В результате этой невротической стратегии оба пола, подчас не осознавая того, а подчас действуя себе же во вред, невротично стремятся к мужскому идеалу, к мужской роли [490] 904. «Тот факт, что в мужском протесте невротика, – пишет А. Адлер, – скрыта исходная компенсирующая воля к власти – которая даже переоценивает ощущения и может превратить удовольствие в неудовольствие, – объясняется теми нередкими случаями, когда прямолинейная попытка вести себя по-мужски наталкивается на значительное сопротивление, и приходится пользоваться окольным путем: роль женщины ценится выше, усиливаются пассивные свойства, всплывают мазохистские, пассивно гомосексуальные влечения, с помощью которых пациент надеется приобрести власть над мужчинами и женщинами, короче говоря: мужской протест пользуется женскими средствами”»905. Иными словами, отношения «власти» далеко не всегда имеют вид попытки непосредственного подчинения одного человека другому («мужской протест мужскими же средствами»), но зачастую подобное подчинение обеспечивается исподволь, например ограничением свободы другого или его статуса своей «болезнью», своей «слабостью» (ранимостью, нерешительностью и т. д.), которую он – другой – должен (вынужден, принужден) защищать, оберегать и т. п. («мужской протест женскими средствами»).
490
«Сила мужской акцентуации, – пишет Адлер, – в культурном идеале и в фиктивной ориентации, обнаруживаемой в желаниях, поступках, мышлении, чувствах наших пациентов, в каждой черте их характера, в каждом физическом и психическом жесте.
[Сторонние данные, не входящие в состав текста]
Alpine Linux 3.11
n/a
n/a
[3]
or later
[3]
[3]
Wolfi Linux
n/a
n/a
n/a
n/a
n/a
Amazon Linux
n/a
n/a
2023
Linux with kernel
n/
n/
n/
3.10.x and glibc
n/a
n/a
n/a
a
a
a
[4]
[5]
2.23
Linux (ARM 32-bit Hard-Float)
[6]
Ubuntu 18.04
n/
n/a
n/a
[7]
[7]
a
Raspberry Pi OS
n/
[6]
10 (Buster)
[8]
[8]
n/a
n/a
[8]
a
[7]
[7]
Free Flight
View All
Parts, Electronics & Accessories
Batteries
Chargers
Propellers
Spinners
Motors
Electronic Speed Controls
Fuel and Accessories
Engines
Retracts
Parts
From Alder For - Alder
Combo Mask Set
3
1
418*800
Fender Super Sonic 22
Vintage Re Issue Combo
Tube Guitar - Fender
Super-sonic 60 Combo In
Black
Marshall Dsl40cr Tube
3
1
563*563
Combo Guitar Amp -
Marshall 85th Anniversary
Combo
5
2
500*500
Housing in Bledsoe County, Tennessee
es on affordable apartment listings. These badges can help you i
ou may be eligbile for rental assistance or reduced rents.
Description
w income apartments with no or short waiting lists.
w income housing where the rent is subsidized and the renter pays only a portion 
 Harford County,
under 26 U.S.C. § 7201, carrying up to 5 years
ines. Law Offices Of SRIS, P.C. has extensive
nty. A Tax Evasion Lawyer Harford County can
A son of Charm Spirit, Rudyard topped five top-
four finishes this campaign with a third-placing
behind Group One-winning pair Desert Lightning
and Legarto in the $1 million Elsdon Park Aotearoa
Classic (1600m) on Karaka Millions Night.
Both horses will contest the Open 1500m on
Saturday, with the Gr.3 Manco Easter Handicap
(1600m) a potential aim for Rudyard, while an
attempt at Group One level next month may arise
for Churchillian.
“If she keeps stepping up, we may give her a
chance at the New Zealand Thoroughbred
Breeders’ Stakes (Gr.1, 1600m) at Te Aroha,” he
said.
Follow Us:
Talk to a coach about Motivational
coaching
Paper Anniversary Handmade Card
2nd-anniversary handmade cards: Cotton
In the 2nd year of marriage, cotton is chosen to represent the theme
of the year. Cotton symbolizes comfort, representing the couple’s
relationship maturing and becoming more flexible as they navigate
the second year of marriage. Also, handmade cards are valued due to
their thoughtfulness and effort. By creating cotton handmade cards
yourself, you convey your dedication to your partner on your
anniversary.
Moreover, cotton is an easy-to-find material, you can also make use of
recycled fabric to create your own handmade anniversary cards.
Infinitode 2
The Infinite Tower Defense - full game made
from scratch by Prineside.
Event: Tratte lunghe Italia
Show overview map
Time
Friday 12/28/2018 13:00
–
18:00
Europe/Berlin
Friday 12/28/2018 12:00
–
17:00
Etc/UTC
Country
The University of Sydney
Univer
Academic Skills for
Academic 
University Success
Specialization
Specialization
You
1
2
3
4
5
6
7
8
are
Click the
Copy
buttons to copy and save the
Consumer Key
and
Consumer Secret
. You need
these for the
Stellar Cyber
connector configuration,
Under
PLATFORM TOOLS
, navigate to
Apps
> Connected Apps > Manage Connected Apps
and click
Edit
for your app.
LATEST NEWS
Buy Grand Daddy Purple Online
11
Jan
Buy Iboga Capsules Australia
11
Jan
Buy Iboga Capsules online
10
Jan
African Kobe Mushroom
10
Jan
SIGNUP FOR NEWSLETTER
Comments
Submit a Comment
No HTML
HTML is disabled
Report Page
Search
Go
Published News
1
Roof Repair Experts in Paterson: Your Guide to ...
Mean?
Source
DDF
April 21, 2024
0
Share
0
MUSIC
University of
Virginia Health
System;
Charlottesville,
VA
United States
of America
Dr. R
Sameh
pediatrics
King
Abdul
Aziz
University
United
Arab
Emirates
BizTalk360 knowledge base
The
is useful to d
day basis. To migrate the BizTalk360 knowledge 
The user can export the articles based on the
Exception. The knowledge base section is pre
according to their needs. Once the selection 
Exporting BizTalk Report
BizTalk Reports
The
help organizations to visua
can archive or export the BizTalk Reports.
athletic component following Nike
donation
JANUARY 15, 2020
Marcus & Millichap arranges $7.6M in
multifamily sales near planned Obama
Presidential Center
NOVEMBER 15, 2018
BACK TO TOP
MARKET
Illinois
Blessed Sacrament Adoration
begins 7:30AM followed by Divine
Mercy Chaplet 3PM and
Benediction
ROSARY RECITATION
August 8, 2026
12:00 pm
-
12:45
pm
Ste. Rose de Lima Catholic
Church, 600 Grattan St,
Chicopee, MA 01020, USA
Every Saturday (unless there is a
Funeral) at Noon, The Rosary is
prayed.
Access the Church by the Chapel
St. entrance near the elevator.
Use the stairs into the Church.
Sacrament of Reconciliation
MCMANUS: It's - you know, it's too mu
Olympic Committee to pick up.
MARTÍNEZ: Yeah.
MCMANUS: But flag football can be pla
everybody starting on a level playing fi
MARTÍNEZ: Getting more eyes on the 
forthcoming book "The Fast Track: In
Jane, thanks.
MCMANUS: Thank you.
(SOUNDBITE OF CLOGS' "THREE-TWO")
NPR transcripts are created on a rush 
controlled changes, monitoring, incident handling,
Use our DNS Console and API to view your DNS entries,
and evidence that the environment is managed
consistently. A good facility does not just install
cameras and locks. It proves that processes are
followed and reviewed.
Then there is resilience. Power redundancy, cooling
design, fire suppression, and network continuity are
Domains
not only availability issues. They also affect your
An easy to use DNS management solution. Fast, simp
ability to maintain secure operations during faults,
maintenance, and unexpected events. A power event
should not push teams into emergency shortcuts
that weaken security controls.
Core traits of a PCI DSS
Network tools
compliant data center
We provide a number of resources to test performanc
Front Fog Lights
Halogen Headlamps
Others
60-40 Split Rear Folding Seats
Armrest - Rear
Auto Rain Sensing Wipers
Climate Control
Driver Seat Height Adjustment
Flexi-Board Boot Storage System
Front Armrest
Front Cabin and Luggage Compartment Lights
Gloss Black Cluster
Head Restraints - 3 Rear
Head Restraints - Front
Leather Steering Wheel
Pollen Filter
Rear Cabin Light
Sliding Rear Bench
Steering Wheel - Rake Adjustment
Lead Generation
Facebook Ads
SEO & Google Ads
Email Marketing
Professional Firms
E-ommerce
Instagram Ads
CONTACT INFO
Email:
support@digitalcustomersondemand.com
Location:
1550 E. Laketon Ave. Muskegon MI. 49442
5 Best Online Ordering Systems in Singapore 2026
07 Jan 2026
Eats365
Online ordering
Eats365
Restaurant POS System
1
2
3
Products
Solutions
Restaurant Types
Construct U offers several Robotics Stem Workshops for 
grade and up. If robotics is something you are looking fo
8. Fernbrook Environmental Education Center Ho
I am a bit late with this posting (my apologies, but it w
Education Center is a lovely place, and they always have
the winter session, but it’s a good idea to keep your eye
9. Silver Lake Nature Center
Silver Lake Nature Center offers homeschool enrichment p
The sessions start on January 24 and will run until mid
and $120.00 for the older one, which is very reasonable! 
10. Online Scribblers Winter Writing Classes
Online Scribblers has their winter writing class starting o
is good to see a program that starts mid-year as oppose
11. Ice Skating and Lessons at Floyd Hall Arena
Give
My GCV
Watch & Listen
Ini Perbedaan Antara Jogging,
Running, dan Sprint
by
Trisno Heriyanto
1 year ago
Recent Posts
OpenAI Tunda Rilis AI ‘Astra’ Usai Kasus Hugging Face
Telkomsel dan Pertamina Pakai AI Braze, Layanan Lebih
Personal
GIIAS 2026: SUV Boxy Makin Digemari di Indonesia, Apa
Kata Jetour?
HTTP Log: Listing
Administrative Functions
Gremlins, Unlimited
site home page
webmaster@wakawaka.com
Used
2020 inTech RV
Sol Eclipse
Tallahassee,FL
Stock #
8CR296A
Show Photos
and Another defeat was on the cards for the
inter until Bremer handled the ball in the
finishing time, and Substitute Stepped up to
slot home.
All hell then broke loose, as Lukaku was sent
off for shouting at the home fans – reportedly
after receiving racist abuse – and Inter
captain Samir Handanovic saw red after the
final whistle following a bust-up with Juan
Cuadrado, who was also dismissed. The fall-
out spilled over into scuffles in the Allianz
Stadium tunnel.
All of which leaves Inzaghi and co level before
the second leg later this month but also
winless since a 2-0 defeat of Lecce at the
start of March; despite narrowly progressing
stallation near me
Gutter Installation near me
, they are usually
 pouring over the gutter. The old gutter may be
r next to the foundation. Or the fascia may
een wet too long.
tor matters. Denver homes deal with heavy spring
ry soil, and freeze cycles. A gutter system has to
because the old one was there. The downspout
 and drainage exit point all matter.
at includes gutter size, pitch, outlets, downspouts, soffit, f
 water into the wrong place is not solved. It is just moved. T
Сила, которая дает энергию подъема и направляет вверх линию жизни, указывает на то, что в начале психического развития ощущается недостаток мужественности и что изначальное чувство неполноценности конституционально ущербного ребенка оценивается как женское. Благодаря установлению мужской фикции вводится сильная невротическая защита. Падает основа детской неуверенности, которая сама по себе ощущается как “женское” явление. Ощущение малости, слабости, робости и беспомощности, болезни, недостатка, боли, мягкости разрешается тогда в реакциях невротика так, как будто он вынужден становиться в оборону против присущей ему женственности, то есть “по-мужски”, сильно реагировать. Подобным же образом аффективная готовность мужского протеста реагирует против любой дискредитации, против чувства неуверенности, ущемленности, самоотречения, и нервозный человек обозначает в хаосе своей души – чтобы не сбиться с пути к вершине – постоянно действующие ориентации поведения и мышления – в форме мужских черт характера. Они устремлены по прямой к мужскому идеалу у пациентов как мужского, так и женского пола».